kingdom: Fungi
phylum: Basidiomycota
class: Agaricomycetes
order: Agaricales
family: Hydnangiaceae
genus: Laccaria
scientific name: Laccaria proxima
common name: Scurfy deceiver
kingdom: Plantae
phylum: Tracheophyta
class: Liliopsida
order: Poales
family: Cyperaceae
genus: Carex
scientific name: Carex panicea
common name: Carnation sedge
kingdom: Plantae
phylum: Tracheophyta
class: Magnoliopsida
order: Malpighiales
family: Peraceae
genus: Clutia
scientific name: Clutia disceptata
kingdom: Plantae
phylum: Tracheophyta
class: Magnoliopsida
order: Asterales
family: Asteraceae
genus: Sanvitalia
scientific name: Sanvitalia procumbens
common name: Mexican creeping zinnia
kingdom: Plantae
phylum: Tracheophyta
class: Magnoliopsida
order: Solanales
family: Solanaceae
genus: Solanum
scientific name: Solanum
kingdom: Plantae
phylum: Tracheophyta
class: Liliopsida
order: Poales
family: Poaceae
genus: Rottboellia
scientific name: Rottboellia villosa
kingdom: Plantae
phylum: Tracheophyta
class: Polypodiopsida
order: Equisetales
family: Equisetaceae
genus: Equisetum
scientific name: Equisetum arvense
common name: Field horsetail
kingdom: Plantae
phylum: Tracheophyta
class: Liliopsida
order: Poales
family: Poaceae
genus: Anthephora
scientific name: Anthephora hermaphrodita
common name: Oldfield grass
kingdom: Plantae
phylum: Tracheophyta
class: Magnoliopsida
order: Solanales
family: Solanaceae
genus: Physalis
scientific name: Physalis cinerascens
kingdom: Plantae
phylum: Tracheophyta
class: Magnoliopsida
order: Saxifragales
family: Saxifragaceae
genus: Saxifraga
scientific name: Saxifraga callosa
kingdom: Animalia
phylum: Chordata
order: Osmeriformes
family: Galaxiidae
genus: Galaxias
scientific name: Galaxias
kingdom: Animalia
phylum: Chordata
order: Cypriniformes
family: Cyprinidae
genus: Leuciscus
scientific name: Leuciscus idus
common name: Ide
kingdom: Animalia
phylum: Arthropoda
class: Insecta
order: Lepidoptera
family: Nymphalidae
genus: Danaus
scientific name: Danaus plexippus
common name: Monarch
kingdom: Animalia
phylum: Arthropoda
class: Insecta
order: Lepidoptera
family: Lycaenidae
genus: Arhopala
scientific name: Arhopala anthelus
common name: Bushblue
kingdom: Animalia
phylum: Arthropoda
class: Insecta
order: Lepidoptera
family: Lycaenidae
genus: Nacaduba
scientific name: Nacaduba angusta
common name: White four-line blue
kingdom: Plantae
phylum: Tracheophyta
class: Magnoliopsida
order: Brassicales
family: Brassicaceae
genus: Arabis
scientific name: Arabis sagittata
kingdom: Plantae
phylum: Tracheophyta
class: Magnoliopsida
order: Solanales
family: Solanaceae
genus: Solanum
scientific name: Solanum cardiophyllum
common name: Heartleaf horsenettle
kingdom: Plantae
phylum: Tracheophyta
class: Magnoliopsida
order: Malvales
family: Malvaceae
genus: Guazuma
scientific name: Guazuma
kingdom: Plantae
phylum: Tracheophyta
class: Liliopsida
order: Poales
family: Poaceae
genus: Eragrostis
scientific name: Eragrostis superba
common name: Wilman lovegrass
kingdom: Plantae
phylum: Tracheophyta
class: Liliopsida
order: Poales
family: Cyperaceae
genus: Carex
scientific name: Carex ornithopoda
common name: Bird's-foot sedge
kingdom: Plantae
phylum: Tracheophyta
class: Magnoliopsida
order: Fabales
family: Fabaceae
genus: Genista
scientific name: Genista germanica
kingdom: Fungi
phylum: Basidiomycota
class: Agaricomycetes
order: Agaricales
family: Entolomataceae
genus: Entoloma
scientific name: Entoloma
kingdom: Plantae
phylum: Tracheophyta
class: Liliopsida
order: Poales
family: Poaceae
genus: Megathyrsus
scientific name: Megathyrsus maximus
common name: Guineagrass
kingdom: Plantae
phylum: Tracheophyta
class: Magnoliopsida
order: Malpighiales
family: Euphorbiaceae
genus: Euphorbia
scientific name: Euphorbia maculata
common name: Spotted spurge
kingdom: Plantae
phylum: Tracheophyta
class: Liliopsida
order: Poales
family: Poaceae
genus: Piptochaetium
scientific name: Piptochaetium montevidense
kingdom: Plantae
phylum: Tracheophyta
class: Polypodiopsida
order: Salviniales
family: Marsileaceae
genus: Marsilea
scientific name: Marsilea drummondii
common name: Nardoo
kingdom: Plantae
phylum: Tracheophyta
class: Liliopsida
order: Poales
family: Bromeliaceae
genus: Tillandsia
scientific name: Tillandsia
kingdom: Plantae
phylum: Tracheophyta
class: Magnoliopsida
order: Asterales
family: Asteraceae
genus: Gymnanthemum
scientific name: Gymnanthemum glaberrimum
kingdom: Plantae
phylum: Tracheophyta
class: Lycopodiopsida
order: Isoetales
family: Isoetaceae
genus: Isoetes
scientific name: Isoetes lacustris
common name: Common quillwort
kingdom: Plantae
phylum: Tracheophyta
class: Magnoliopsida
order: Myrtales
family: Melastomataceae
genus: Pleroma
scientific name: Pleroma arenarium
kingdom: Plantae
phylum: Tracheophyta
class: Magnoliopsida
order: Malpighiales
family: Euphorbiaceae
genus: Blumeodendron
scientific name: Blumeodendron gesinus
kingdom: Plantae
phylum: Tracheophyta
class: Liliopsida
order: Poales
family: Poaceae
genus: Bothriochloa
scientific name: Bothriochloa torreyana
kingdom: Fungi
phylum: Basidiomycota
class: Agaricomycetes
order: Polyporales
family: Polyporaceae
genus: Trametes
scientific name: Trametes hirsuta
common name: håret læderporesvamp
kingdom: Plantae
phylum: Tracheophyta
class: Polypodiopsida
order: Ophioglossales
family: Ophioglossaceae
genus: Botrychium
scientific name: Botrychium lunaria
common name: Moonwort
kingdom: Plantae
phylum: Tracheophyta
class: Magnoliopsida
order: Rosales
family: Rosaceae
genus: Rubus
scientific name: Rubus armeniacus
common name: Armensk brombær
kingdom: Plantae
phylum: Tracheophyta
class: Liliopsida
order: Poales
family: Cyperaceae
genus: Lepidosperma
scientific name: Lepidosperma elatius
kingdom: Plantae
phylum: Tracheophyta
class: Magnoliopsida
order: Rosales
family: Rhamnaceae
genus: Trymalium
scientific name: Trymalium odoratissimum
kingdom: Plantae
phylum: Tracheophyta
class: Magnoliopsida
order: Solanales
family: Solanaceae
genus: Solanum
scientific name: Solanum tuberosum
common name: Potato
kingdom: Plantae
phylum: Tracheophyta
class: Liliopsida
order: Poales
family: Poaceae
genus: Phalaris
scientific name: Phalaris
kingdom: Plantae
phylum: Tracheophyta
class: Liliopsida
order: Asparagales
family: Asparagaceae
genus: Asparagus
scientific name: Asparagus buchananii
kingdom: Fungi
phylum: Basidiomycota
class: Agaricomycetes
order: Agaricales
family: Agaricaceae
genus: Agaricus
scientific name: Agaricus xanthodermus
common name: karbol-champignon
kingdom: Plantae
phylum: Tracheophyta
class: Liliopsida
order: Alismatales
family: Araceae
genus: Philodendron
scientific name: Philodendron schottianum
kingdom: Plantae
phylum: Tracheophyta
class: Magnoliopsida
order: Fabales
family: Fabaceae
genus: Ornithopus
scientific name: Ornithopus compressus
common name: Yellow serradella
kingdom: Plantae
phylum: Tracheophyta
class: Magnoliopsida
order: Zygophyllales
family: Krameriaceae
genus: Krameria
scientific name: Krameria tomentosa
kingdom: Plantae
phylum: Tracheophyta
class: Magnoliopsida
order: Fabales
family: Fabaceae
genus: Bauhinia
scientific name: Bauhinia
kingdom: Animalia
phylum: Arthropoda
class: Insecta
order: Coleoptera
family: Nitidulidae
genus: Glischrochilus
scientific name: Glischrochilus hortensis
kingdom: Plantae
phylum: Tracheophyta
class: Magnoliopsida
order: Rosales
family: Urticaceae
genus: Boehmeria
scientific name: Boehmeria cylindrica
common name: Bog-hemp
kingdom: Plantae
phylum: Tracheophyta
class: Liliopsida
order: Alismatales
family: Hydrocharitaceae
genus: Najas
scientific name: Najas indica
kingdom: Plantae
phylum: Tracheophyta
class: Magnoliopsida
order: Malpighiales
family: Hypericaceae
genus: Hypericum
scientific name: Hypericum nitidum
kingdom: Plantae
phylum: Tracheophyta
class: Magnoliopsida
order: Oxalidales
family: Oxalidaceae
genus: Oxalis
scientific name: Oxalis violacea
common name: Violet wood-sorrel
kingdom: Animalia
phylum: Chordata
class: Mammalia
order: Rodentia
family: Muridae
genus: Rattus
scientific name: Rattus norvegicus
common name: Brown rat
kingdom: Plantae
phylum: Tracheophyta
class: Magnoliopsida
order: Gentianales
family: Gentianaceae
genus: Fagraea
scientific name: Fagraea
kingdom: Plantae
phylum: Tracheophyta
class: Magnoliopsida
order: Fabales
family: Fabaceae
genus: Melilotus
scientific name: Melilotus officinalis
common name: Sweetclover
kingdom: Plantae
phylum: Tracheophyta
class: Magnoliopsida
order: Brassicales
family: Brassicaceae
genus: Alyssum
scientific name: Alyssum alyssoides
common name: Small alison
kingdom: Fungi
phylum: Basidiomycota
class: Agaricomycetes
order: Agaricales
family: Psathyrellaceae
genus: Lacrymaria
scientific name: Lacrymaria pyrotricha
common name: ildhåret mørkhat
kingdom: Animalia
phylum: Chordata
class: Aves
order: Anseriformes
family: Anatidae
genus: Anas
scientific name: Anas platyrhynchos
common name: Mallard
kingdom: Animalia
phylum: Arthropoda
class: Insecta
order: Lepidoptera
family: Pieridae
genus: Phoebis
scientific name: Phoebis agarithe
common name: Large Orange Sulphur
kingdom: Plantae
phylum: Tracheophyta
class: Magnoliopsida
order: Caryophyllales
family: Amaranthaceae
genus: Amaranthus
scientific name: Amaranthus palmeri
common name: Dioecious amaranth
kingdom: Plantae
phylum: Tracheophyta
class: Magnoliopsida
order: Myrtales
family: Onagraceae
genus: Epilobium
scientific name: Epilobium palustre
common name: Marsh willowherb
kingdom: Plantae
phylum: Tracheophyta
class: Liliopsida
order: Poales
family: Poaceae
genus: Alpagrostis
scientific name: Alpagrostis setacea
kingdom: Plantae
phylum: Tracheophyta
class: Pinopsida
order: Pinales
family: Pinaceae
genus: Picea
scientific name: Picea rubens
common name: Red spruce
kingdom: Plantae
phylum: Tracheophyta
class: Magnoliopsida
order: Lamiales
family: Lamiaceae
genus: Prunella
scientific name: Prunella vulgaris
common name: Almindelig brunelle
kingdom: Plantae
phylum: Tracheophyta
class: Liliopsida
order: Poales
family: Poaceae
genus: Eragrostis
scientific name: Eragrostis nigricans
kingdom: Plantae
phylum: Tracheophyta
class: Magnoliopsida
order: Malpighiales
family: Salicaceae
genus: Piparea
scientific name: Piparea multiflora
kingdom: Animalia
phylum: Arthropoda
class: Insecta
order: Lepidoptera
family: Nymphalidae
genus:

......

Instructions to follow: Convert the records above into a Markdown table with the columns No. and Entry, starting at their first line and ending at the line that contains "genus: Clutia", both included. Number each line and leave out blank lines.

Output below:
| No. | Entry |
|---|---|
| 1 | kingdom: Fungi |
| 2 | phylum: Basidiomycota |
| 3 | class: Agaricomycetes |
| 4 | order: Agaricales |
| 5 | family: Hydnangiaceae |
| 6 | genus: Laccaria |
| 7 | scientific name: Laccaria proxima |
| 8 | common name: Scurfy deceiver |
| 9 | kingdom: Plantae |
| 10 | phylum: Tracheophyta |
| 11 | class: Liliopsida |
| 12 | order: Poales |
| 13 | family: Cyperaceae |
| 14 | genus: Carex |
| 15 | scientific name: Carex panicea |
| 16 | common name: Carnation sedge |
| 17 | kingdom: Plantae |
| 18 | phylum: Tracheophyta |
| 19 | class: Magnoliopsida |
| 20 | order: Malpighiales |
| 21 | family: Peraceae |
| 22 | genus: Clutia |